Supplied data:

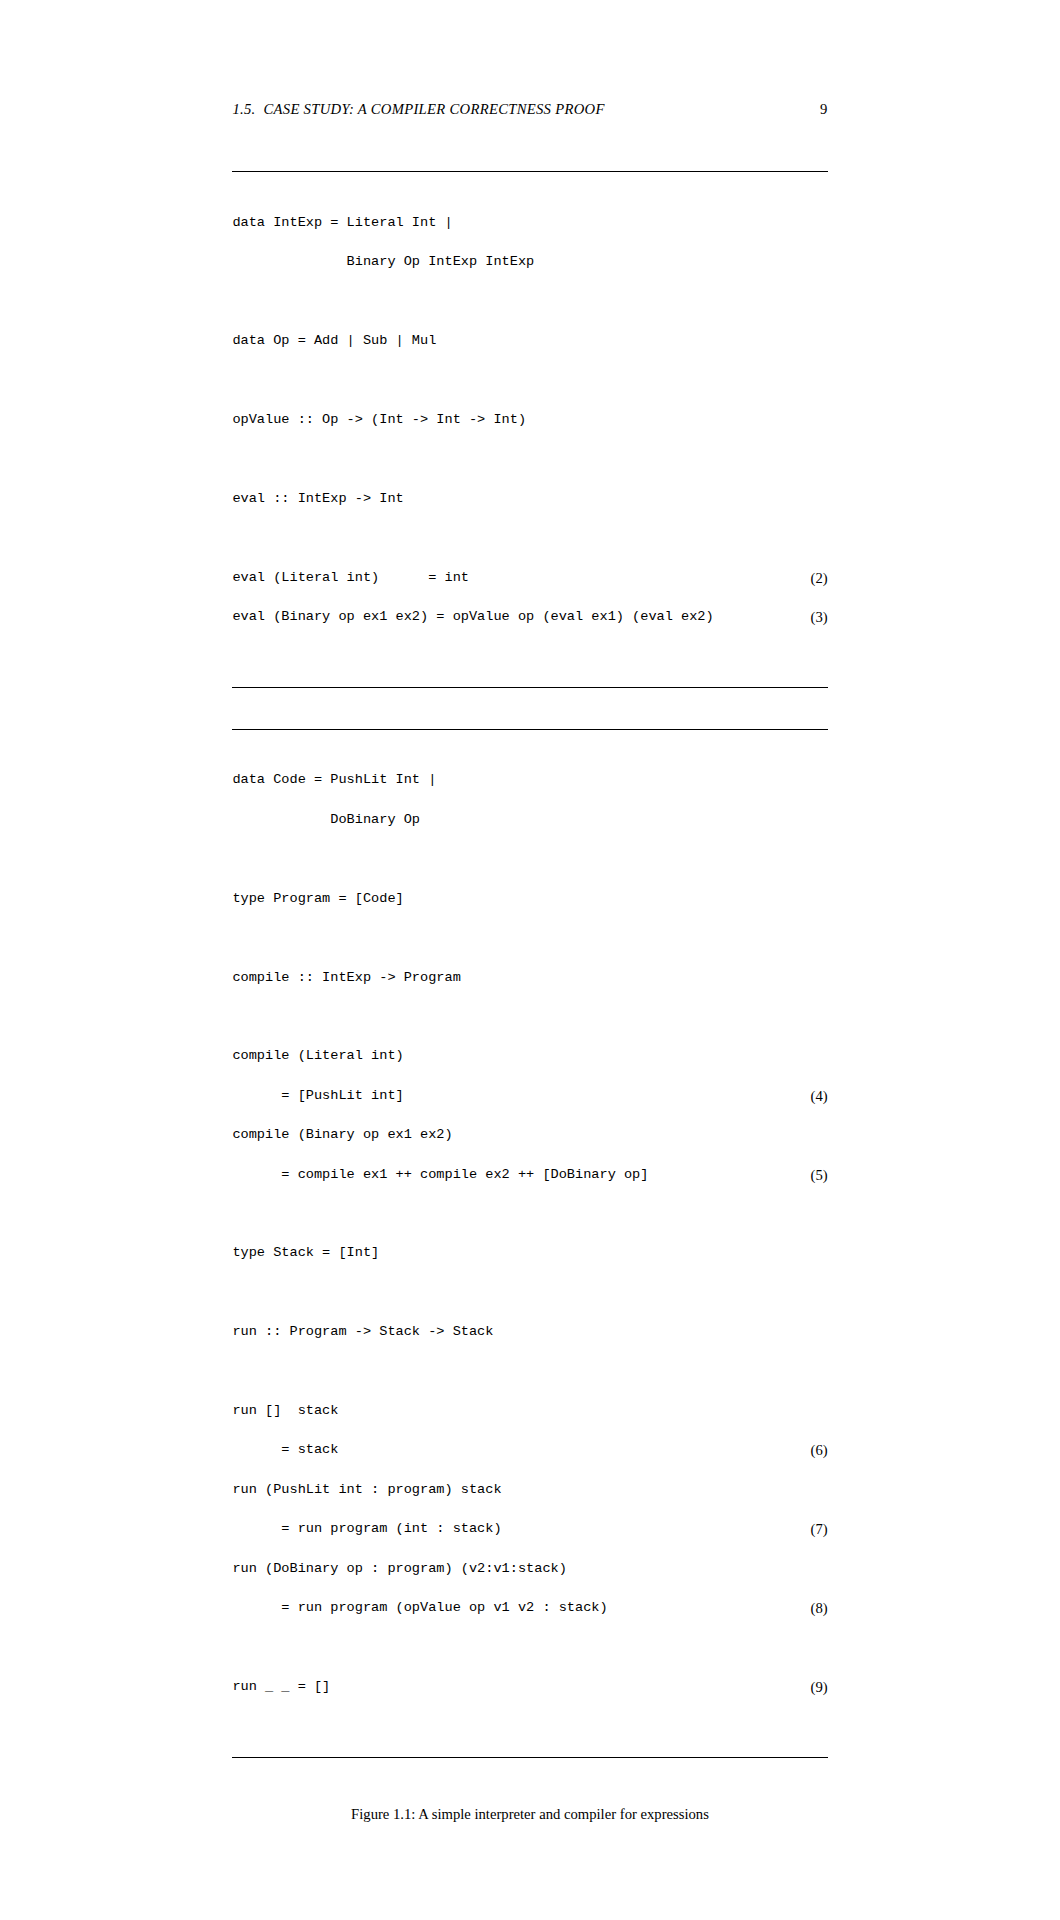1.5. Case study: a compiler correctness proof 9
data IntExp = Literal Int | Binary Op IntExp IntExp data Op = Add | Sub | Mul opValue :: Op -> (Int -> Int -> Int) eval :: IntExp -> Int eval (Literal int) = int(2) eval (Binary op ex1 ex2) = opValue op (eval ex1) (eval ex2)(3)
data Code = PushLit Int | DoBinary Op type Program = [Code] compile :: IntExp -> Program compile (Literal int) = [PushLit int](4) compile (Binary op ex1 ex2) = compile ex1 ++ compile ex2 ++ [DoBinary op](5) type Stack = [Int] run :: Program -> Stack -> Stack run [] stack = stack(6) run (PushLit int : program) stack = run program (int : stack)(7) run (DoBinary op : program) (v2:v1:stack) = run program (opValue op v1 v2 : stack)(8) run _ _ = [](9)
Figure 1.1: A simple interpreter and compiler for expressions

Task to carry out: Return all the data exactly, and keep the pictures out.

Answer box:
1.5. Case study: a compiler correctness proof 9
data IntExp = Literal Int | Binary Op IntExp IntExp data Op = Add | Sub | Mul opValue :: Op -> (Int -> Int -> Int) eval :: IntExp -> Int eval (Literal int) = int(2) eval (Binary op ex1 ex2) = opValue op (eval ex1) (eval ex2)(3)
data Code = PushLit Int | DoBinary Op type Program = [Code] compile :: IntExp -> Program compile (Literal int) = [PushLit int](4) compile (Binary op ex1 ex2) = compile ex1 ++ compile ex2 ++ [DoBinary op](5) type Stack = [Int] run :: Program -> Stack -> Stack run [] stack = stack(6) run (PushLit int : program) stack = run program (int : stack)(7) run (DoBinary op : program) (v2:v1:stack) = run program (opValue op v1 v2 : stack)(8) run _ _ = [](9)
Figure 1.1: A simple interpreter and compiler for expressions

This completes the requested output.